Texto fornecido.
··········

POA CIA de DançaPOA CIA de Dança

OLHOS ABERTOS NA LUZ PORTO-ALEGRENSE

Imagine o prezado leitor um artista europeu, muito sensível e muito competente, chegando ao Brasil, casualmente nesta ponta sulina do Brasil, e vendo com seus olhos estrangeiros o que nós vemos, ou não vemos, com os nossos acostumados olhos brasileiros. O que ele veria?

Ele veria a luz linda de Porto Alegre, claro, assim como o verde intenso da cidade, mais os prédios bacanas que o tempo e a nossa displiscência não destruíram. Veria também a água, essa aí do lado, rio, estuário ou lago, massa molhada que fez a nossa cidade e que hoje nem aparece para nossas retinas cansadas, ou a mais remota água do mar, aquele por onde vieram colonizadores e para onde vamos descansar nosso ano regulamentar.

Mas veria também a quantidade enorme, humanamente demasiada, de gente pobre pela rua. Mendigos que realmente não têm aonde ir, ao lado de gente que até poderia ter um rumo, mas que por degradação pessoal prefere viver do escasso favor alheio. Gente que se acomoda em qualquer parte, em qualquer canto, e que a gente nem enxerga mais, porque já a consideramos parte da paisagem.

Mas, calma, nosso hipotético artista não está interessado em denúncia banal, dessas que podem ganhar uma manchete ocasional de algum diário e em seguida desaparecem. Ele está interessado em entender, profundamente, como é que essas pessoas se mexem, andam, dormem, e como é que lidam com as sacolas que carregam — ele quer entender como é o movimento delas, essas coisas diárias que o leitor e todo mundo fazem e, como os miseráveis da cidade, também são invisíveis para nós.

Nosso europeu em Porto Alegre quer entender para poder produzir arte. Arte do movimento, no tempo e no espaço: ele quer dançar, diante de nós, com bailarinos daqui — da cidade, do estado, de outras partes do Brasil —, um comentário sobre a nossa cidade, o nosso país, a nossa condição.

Claro que ele sabe que entre nós, cá no Brasil, e eles, lá do centro do mundo ocidental, há muitos laços de parecença, de parentesco, de paridade. Não só os miseráveis porto-alegrenses estarão encenados no espetáculo, mas nós todos, em alguma medida. A vida, no fim das contas, se parece bastante, quando o que está em jogo é aquilo que realmente importa.

Mark Sieczkarek é o artista europeu que até aqui foi tratado como uma hipótese. Escocês de nascimento, alemão de moradia, cidadão do mundo por opção, ele vem a Porto Alegre no contexto de um projeto que amadurece seu primeiro fruto aqui e agora, no espetáculo Olhos fechados no sol. Concebendo e comandando uma verdadeira interpretação da vida que rola bem aqui, em torno de nós todos, ele nos oferece o que de melhor a arte pode ser: um mergulho na vida, de que cada um sai mais humano, mais sábio, mais frágil em sua condição de passageiro da vida, mais forte em sua visão do mundo.

··········

[Listagens de coordenadas das caixas]
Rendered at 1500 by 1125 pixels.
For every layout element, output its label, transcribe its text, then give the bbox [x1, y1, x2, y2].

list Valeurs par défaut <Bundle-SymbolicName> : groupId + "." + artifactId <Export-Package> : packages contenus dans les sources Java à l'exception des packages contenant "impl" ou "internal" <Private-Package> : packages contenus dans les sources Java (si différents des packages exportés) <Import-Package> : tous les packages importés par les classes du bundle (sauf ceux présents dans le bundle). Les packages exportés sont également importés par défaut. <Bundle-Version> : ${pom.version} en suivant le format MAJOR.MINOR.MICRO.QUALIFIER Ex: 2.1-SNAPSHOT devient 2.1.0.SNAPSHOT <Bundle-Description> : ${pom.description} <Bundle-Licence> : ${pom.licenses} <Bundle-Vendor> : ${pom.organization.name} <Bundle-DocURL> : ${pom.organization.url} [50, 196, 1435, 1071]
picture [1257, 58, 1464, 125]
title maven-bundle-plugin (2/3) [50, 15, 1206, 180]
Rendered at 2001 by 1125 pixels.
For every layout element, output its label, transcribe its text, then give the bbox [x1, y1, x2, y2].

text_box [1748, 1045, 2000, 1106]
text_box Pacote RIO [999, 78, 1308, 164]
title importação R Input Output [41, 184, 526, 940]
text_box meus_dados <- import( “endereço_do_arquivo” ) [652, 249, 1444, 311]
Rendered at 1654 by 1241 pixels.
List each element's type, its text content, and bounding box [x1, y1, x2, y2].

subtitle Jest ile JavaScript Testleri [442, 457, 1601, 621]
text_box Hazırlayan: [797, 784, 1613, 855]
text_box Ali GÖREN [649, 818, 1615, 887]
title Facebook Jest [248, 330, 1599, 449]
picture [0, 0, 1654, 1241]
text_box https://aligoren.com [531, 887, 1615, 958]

··········

Tarefas a fazer.
a) Resuma em duas frases o texto sobre o artista europeu em Porto Alegre.
b) Dê continuidade ao texto sobre o artista europeu em Porto Alegre a partir do ponto em que ele termina.

Respostas por tarefa.
a) O texto imagina um artista europeu que chega a Porto Alegre e vê a luz, o verde e a água da cidade, mas também a quantidade enorme de gente pobre pela rua, e que quer entender como essas pessoas se movem para criar, com bailarinos daqui, uma dança sobre a cidade, o país e a nossa condição. Esse artista é Mark Sieczkarek, escocês de nascimento e morador da Alemanha, que vem a Porto Alegre com o espetáculo Olhos fechados no sol, apresentado como um mergulho na vida do qual cada um sai mais humano e mais sábio.

b)
A hora é de aproveitar, abrir bem os olhos e deixar o coração ver tudo que a luz pode ensinar, tudo que a dança pode mostrar, tudo que a arte pode fazer viver bem diante de nós.

 

Luís Augusto Fischer – escritor, ensaísta e professor

Sinopse

OLHOS FECHADOS NO SOL convida seu espectador a mergulhar no universo das sensações, da poesia, da música e do movimento. Criado a partir das percepções e sentimentos do coreógrafo Mark Sieczkarek no seu primeiro contato com Porto Alegre. OLHOS não tenta contar uma história, não pretende ser entendido. Em cena estão contrastes e paradoxos: homens representando figuras femininas, o lixo se transformando em cenário e figurinos, o vazio da riqueza exterior, a felicidade lado a lado com a tristeza.

Elementos concretos, como as flores, o barco e o futebol, agregados ao movimento dos bailarinos, trazem ao palco o mar, as ondas, a felicidade e a solidão. São elementos ordinários que se transformam em arte.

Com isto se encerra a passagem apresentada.